Sendo assim, analise os dados disponíveis sobre os clientes inativos e, especialmente, converse com eles. Essas são as únicas maneiras de entender o que está ocorrendo.

Comece a desenvolver o plano de ação somente após identificar e esclarecer quais são os principais motivos da inatividade.

De acordo com o Relatório Zendesk de Tendências da Experiência do Cliente 2021, a experiência é um dos fatores mais importantes para os clientes, sendo uma das principais causas de inatividade e de perda:

  • metade dos consumidores dizem que a experiência do cliente é mais importante agora do que um ano atrás;
  • 50% mudarão para um concorrente após uma experiência ruim;
  • 80% mudarão para um concorrente após mais de uma experiência ruim.

2. Valorize a segmentação e a personalização

A segmentação consiste em analisar os comportamentos dos consumidores e, a partir disso, classificá-los em diferentes grupos. Essa é uma maneira de tornar as ações mais efetivas.

Em uma pesquisa do Mailchimp, e-mails segmentados tiveram 100,95% mais cliques, uma taxa de abertura 14,31% maior e 10,64% mais aberturas únicas.

Já a personalização se trata de adaptar as interações e ações para cada grupo, tornando-as assertivas aos interesses de clientes distintos.

Segundo um relatório da Epsilon, 80% dos consumidores estão mais dispostos a comprar de uma marca que oferece experiências personalizadas.

3. Faça um pós-vendas assertivo

Muitas empresas pecam no acompanhamento após a venda.
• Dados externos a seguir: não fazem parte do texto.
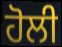
ਹੋਲੀ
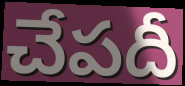
చేపదీ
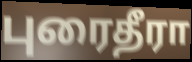
புரைதீரா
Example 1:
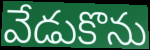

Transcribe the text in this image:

వేడుకొను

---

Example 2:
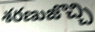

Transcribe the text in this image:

శరణుజొచ్చి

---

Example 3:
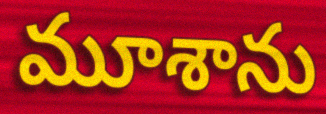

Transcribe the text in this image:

మూశాను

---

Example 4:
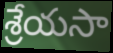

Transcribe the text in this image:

శ్రేయసా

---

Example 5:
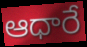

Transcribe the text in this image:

ఆధారే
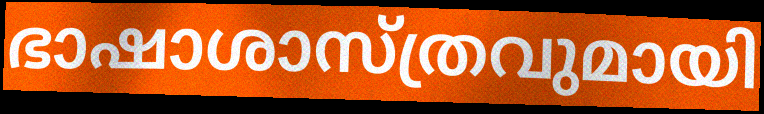
ഭാഷാശാസ്ത്രവുമായി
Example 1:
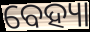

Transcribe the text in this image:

ବେହ୍ୟା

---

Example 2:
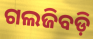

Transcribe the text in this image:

ଗଲଜିବଡ଼ି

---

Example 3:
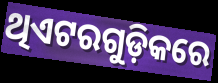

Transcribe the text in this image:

ଥିଏଟରଗୁଡ଼ିକରେ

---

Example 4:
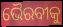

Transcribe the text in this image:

ଭୈରବୀକୁ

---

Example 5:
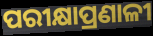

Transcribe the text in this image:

ପରୀକ୍ଷାପ୍ରଣାଳୀ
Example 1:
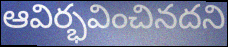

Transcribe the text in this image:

ఆవిర్భవించినదని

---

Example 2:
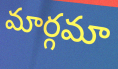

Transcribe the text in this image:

మార్గమా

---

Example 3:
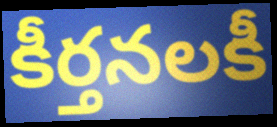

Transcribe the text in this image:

కీర్తనలకీ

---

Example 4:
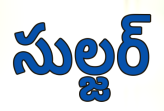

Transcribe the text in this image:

సుల్జర్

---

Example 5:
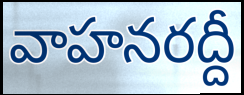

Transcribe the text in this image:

వాహనరద్దీ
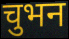
चुभन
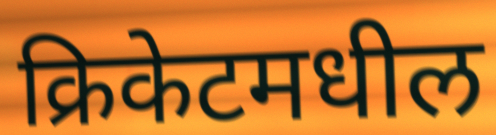
क्रिकेटमधील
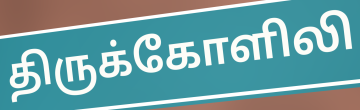
திருக்கோளிலி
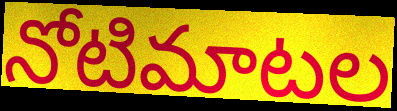
నోటిమాటల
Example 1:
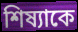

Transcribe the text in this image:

শিষ্যাকে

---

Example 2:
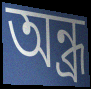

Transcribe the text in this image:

অন্ধ্র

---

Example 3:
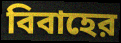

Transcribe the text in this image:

বিবাহের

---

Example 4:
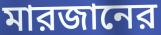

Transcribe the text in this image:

মারজানের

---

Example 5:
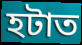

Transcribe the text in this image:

হটাত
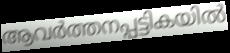
ആവർത്തനപ്പട്ടികയിൽ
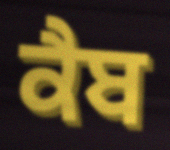
ਕੈਬ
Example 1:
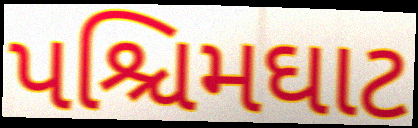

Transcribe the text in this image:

પશ્ચિમઘાટ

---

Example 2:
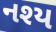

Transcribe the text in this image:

નશ્ય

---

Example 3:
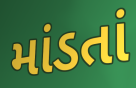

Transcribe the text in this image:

માંડતાં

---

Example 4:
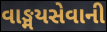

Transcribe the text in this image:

વાઙ્મયસેવાની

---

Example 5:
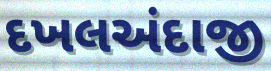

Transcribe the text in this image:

No entanto, o suporte deve continuar mesmo depois do cliente ter adquirido o produto ou serviço. O pós-vendas consiste em manter um relacionamento próximo ao consumidor por meio de uma abordagem proativa.

Isso significa que o negócio não espera o surgimento de problemas. Ele sempre está disponível e ativo, observando a experiência e perguntando se há melhorias que podem ser feitas.

Oferecer um pós-vendas dessa qualidade é uma das maneiras mais assertivas e eficientes de manter seus clientes ativos e fiéis.